The 2019 season looks to be even more successful, with 170 port calls planned compared to 140 booked for this year.
The 2019 season will also see considerable growth in the smaller explorer ship market with 71 vessels having under 500 passengers (54 in 2018) and less ships carrying over 3000 passengers (down from 8 to 4). The benefits of this change could be widespread across Orkney with smaller explorer vessels tending to favour an itinerary which is ‘off the beaten track’ and a willingness to explore options in the north and south isles of Orkney such as Sanday, Westray and Hoy. As a consequence of this, the economic benefit of cruise ship spend reaches a wider spectrum of tourism providers.
Overall, across both accounts, revenue has increased with the Miscellaneous Piers and Harbours Account demonstrating an increase of £380,000 and Scapa Flow Oil Port showing an overall revenue increase of £453,000.
Marine Services also continues to explore business opportunities for providing anchorage for offshore accommodation platforms. While this gives a modest income to the Harbour Authority they provide considerable and sustainable benefit to the local supply chain with over £2m being spent in the local economy over the reporting period.
Gavin Barr is Executive Director of Development and Infrastructure Services. He said: “The challenge in this reporting period was, once again, to maintain, if not increase, the gross revenues on both the Miscellaneous Piers and Harbours and Scapa Flow Oil Port accounts and this has been soundly achieved.
“I am extremely proud and grateful to the Harbour Master and his team for the comprehensive services which are provided 24 hours a day, 365 days a year to keep our lifeline ports open, and to generate substantial new marine activity which not only ensures that we cover costs and provide a return to the council reserves, but also contribute to creating new opportunities and benefits for private business across the Orkney supply chain.
“We are mindful that, although oil related activity in the Scapa Flow Oil Port has shown strong growth performance with regards to STS operations and offshore platform moorings, the bedrock of traditional Flotta operations is expected to potentially decline slowly over the next decade or so.

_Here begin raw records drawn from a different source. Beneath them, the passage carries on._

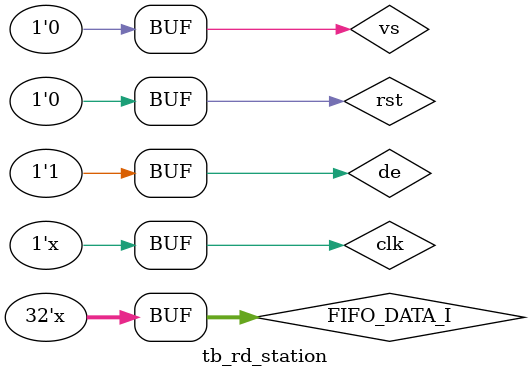
<source format=v>
`timescale 1ns / 1ps


module tb_rd_station(

    );

reg clk;
reg rst;
reg de;
 reg vs;
  
wire [31:0] FIFO_DATA_O;
reg  [31:0] FIFO_DATA_I;
  
rd_station  
    #(.DLY(1))
uut(
.CLK_I              (clk),
.RST_I              (rst),
.HS_I               (0),
.VS_I               (vs),
.DE_I               (de), // desided by TPG
.BYTE_NUM_I         (1), //1:1byte  ... 0:C_FIFO_IN_WIDTH/8 byte ; pull speed from fifo
.FIFO_DATA_VALID_O  (valid),   
.FIFO_DATA_O        (FIFO_DATA_O),
.RD_O               (rd),
.FIFO_DATA_I        (32'h44332211));
   
    
always #5 clk = ~clk;
  

always #2 FIFO_DATA_I = FIFO_DATA_I + 1;


initial begin
FIFO_DATA_I = 45335346;
    vs = 0;
    de = 0;
    clk = 0;
    rst = 1;
    #500;
    rst = 0;
    #2000;
    vs = 1;
    #500;
    vs = 0; 
    #2096;
    de = 1;

    
    
   

end    
    
    
endmodule

</source>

The diversification into STS, deep-water mooring and a range of other possible opportunities such as LNG bunkering and supply has to remain an essential area of our business development.”

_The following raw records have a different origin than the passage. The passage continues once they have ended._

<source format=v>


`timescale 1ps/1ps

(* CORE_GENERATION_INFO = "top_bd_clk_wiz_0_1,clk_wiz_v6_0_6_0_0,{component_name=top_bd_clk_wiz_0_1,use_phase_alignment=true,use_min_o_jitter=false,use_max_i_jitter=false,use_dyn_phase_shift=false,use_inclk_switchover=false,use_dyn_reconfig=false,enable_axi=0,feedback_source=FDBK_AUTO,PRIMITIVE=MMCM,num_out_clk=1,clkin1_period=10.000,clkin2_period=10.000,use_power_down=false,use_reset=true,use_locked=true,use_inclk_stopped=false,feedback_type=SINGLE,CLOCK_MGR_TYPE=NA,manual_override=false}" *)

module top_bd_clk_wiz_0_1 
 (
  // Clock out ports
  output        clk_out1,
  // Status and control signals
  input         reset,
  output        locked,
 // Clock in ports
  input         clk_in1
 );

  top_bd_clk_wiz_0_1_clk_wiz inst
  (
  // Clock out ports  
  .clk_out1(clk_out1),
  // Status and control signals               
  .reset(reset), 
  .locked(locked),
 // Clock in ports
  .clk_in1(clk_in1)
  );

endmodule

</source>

Councillor Graham Sinclair is Chair of the Council’s Development and Infrastructure Committee. He said: “The figures presented in the annual report are a strong reflection of the benefits that can be reaped by making the most of all the business opportunities that are available through harbour operations in Orkney – market conditions and strong marketing and business development functions have come together to make this possible.
“I’d also pay tribute to our hardworking harbours staff, who’s strong record of safe and successful operations has cemented Orkney’s reputation as a force to be reckoned with in highly competitive international marine services circles. This is exemplified right across the team – from harbour operations staff who respond, often at just an hour’s notice, for STS services - to the Environmental unit who are often asked to report internationally on their work.

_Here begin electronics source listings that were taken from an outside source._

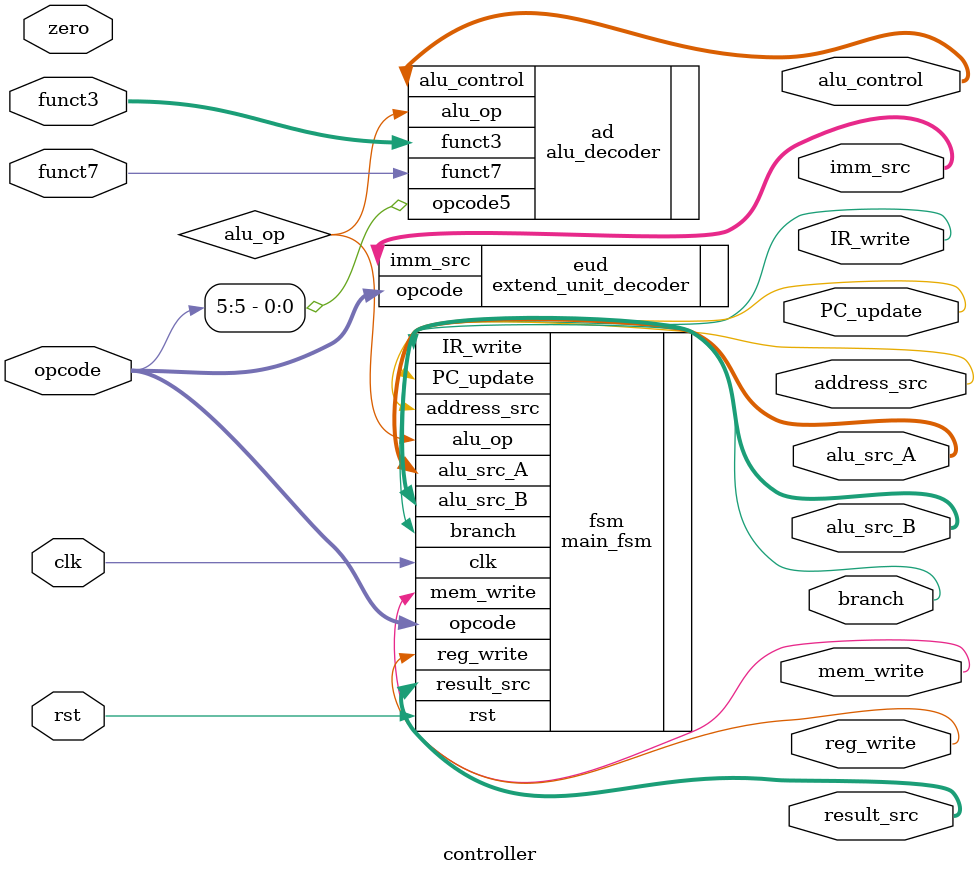
<source format=v>
`timescale 1ns / 1ps


module controller(
    input clk, rst,
    input zero, funct7,
    input [6:0] opcode,
    input [2:0] funct3,
    output branch, PC_update, reg_write, mem_write, IR_write, 
    output address_src,
    output [1:0] result_src, alu_src_B, alu_src_A, imm_src,
    output [2:0] alu_control
    );
    
    main_fsm fsm(.clk(clk),.rst(rst),.opcode(opcode),.branch(branch),.PC_update(PC_update),.reg_write(reg_write),.mem_write(mem_write),.IR_write(IR_write),.address_src(address_src),.result_src(result_src),.alu_src_B(alu_src_B),.alu_src_A(alu_src_A),.alu_op(alu_op));
    extend_unit_decoder eud(.opcode(opcode),.imm_src(imm_src));
    alu_decoder ad(.alu_op(alu_op),.funct3(funct3),.funct7(funct7),.opcode5(opcode[5]),.alu_control(alu_control));
    
endmodule

</source>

“The current surplus levels indicate that the Harbour Authority will continue to be in a financial position to contribute substantially to the reserves - but it is vital that we also use our funds to develop and maintain our harbours infrastructure to ensure that operations remain safe, that lifeline services and the more remote piers are not forgotten and to diversify activity to ensure that the harbour continues to be a major driver for Orkney.”
The Harbours Authority Annual Performance Report is available on the Orkney Islands Council website.